Dalam peristiwa fathul Makkah (penaklukan kota Makkah) Rasulullah kembali menunukkan dirinya sebagai
uswah-hasanah dalam  pengendalian diri. Meskipun beliau bisa saja membalas  perlakuan  kasar, hinaan dan
pemboikotan yang pernah dilakukan kafir Quraisy  ketika beliau berdakwah pada periode Makkah.  Beliau tidak
melakukannya karena kemampuan mengendalikan diri, sebaliknya memberi maaf  kepada seluruh penduduk Makkah. 
Kaum kafir Quraisy Makkah yang ketika itu menunggu keputusan dengan penuh was-was, dan sudah mengira  akan
ada pembalasan, menjadi terperangah campur terpesona ketika  Rasulullah  memberikan pengampunan.
Keterpesonaan atas sikap Rasulullah yang berpangkal dari pengendalian diri inilah  yang menyebabkan kafir
Quraisy berbondong-bondong masuk Islam, tentu berkat pertolongan Allah sebagaimana dilansir dalam Qs. An-Nashr.

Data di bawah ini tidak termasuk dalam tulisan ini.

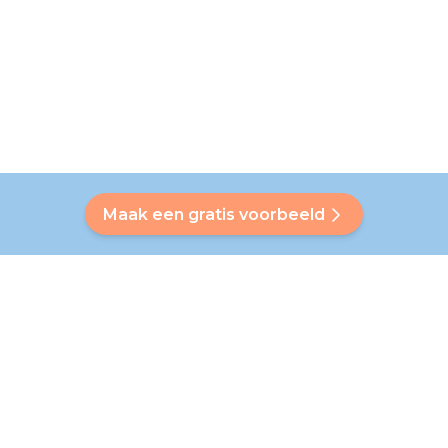
Maak een gratis voorbeeld
Heb je een vraag?
Onze Bubbly helpt je een antwoord op maat te vinden. Heb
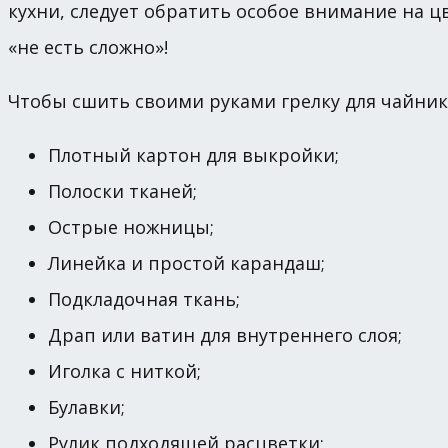
кухни, следует обратить особое внимание на ц
«не есть сложно»!
Чтобы сшить своими руками грелку для чайник
Плотный картон для выкройки;
Полоски тканей;
Острые ножницы;
Линейка и простой карандаш;
Подкладочная ткань;
Драп или ватин для внутреннего слоя;
Иголка с ниткой;
Булавки;
Рулик подходящей расцветки;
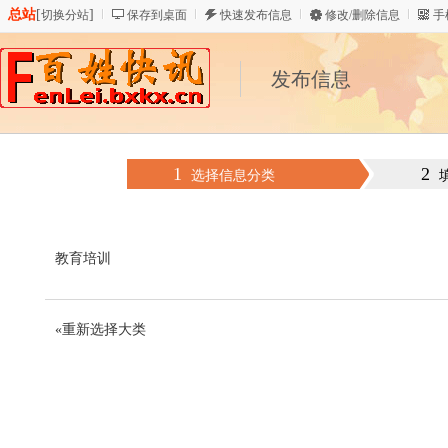
总站
[
]
切换分站
保存到桌面
快速发布信息
修改/删除信息
手
发布信息
1
2
选择信息分类
教育培训
«重新选择大类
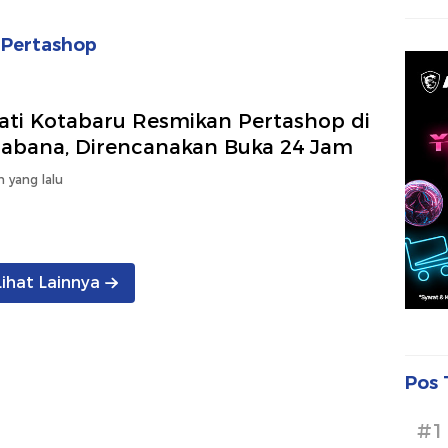
 Pertashop
ati Kotabaru Resmikan Pertashop di
gabana, Direncanakan Buka 24 Jam
n yang lalu
Lihat Lainnya
Pos 
#1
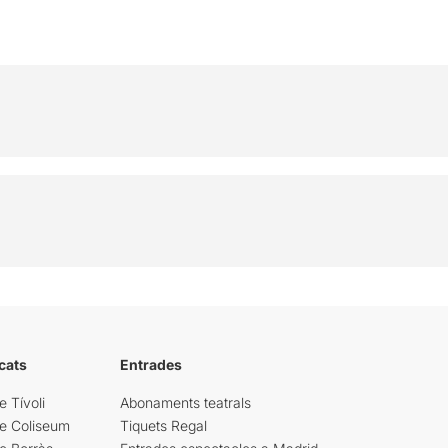
cats
Entrades
e Tívoli
Abonaments teatrals
re Coliseum
Tiquets Regal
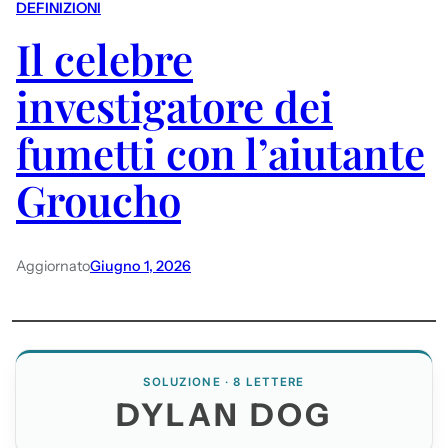
DEFINIZIONI
Il celebre
investigatore dei
fumetti con l’aiutante
Groucho
Aggiornato
Giugno 1, 2026
SOLUZIONE · 8 LETTERE
DYLAN DOG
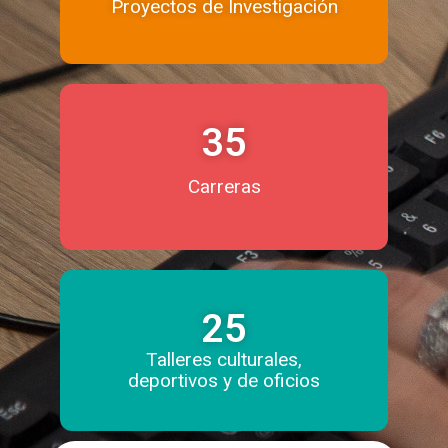
Proyectos de Investigación
35
Carreras
25
Talleres culturales,
deportivos y de oficios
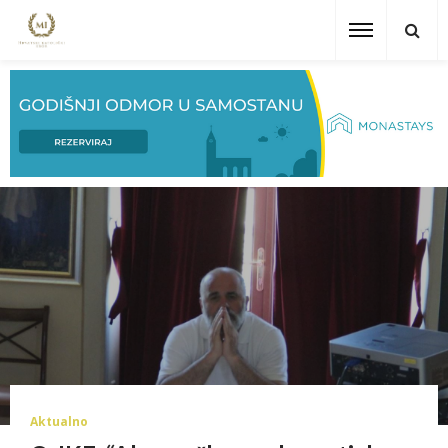
Aktualno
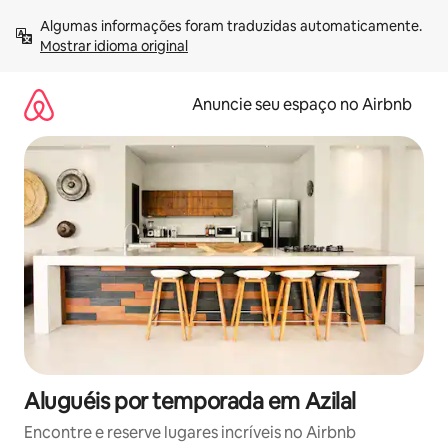
Pular
Algumas informações foram traduzidas automaticamente. 
para
Mostrar idioma original
o
conteúdo
Anuncie seu espaço no Airbnb
Aluguéis por temporada em Azilal
Encontre e reserve lugares incríveis no Airbnb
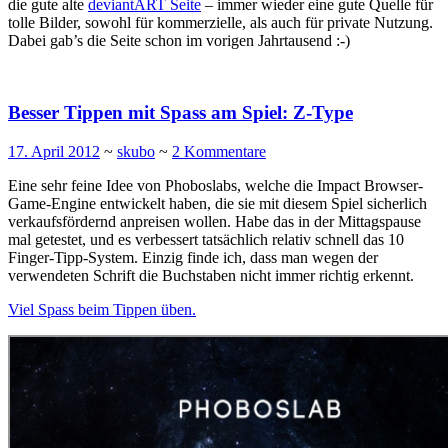
die gute alte
deviantART Seite
– immer wieder eine gute Quelle für
tolle Bilder, sowohl für kommerzielle, als auch für private Nutzung.
Dabei gab’s die Seite schon im vorigen Jahrtausend :-)
Besser Tippen mit Spass am Spiel: Z-Type
17. April 2012
~
skubo
~
2 Kommentare
Eine sehr feine Idee von Phoboslabs, welche die Impact Browser-
Game-Engine entwickelt haben, die sie mit diesem Spiel sicherlich
verkaufsfördernd anpreisen wollen. Habe das in der Mittagspause
mal getestet, und es verbessert tatsächlich relativ schnell das 10
Finger-Tipp-System. Einzig finde ich, dass man wegen der
verwendeten Schrift die Buchstaben nicht immer richtig erkennt.
Viel Spass beim Tippen üben.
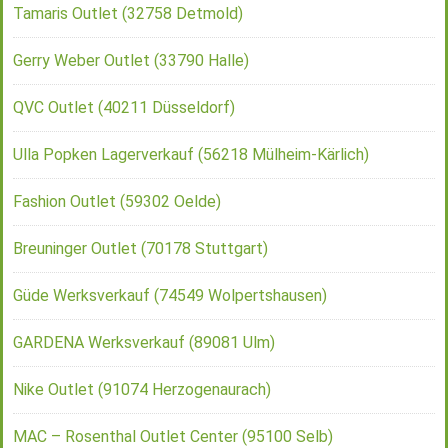
Tamaris Outlet (32758 Detmold)
Gerry Weber Outlet (33790 Halle)
QVC Outlet (40211 Düsseldorf)
Ulla Popken Lagerverkauf (56218 Mülheim-Kärlich)
Fashion Outlet (59302 Oelde)
Breuninger Outlet (70178 Stuttgart)
Güde Werksverkauf (74549 Wolpertshausen)
GARDENA Werksverkauf (89081 Ulm)
Nike Outlet (91074 Herzogenaurach)
MAC – Rosenthal Outlet Center (95100 Selb)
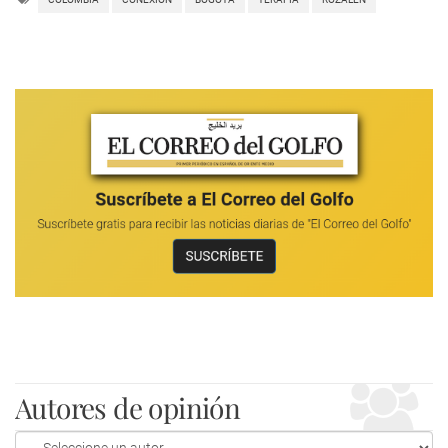
Autores de opinión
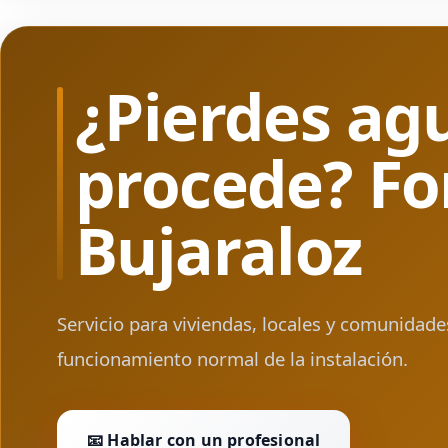
¿Pierdes ag
procede? Fo
Bujaraloz
Servicio para viviendas, locales y comunidad
funcionamiento normal de la instalación.
📧 Hablar con un profesional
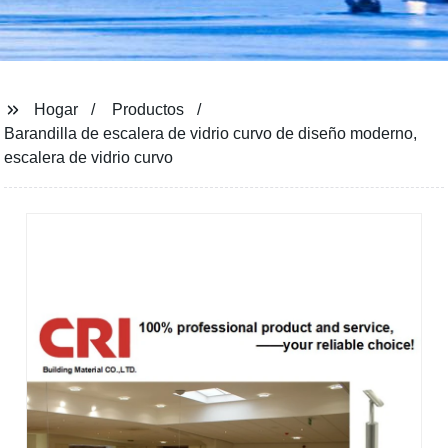
Hogar
Productos
Barandilla de escalera de vidrio curvo de diseño moderno,
escalera de vidrio curvo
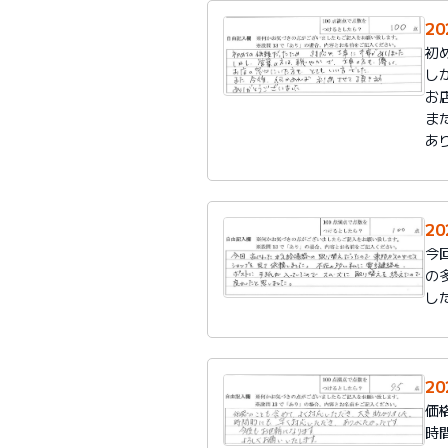
2
初
し
お
ま
あ
2
今
の
し
2
価
時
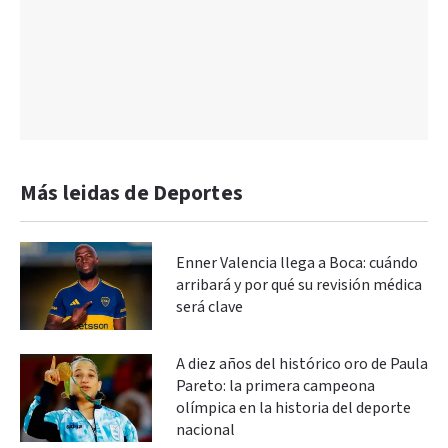
Más leidas de Deportes
Enner Valencia llega a Boca: cuándo
arribará y por qué su revisión médica
será clave
A diez años del histórico oro de Paula
Pareto: la primera campeona
olímpica en la historia del deporte
nacional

Dari kedua contoh peristiwa tersebut, pengendalian diri harus dilakukan dalam dua keadaan. Yaitu ketika
seseorang dihadapkan kepada banyak tantangan dan kesulitan. Peristiwa Thaif memberikan tuntunan itu.  Juga ketika
seseorang berada dalam keadaan lapang, unggul dan dominan, sebagaimana dicontohkan Rasulullah dalam
peristiwa   fathul Makkah.
Kemampuan menahan marah merupakan salah satu tanda ketakwaan. Seperti yang terdapat di dalam Al-
Quran surah Ali Imran ayat 134. “(yaitu) orang-orang yang menafkahkan (hartanya) baik di waktu lapang maupun
sempit, dan orang-orang yang

21
menahan amarahnya dan memaafkan (kesalahan) orang. Allah menyukai orang-orang yang berbuat kebajikan.”
Kemampuan untuk menahan marah di saat ada peluang, kesempatan, dan situasi yang memungkinkan kita
mengumbarnya, merupakan bentuk kebajikan yang tinggi. Orang yang mampu menahan marah, oleh Nabi Saw
disebut sebagai orang yang kuat. Beliau bersabda: “Orang yang kuat bukanlah orang yang jago gulat, tetapi (orang
yang kuat itu adalah) orang yang mampu menahan diri-nya ketika marah” (HR. Bukhari, Muslim, dan Abu Daud).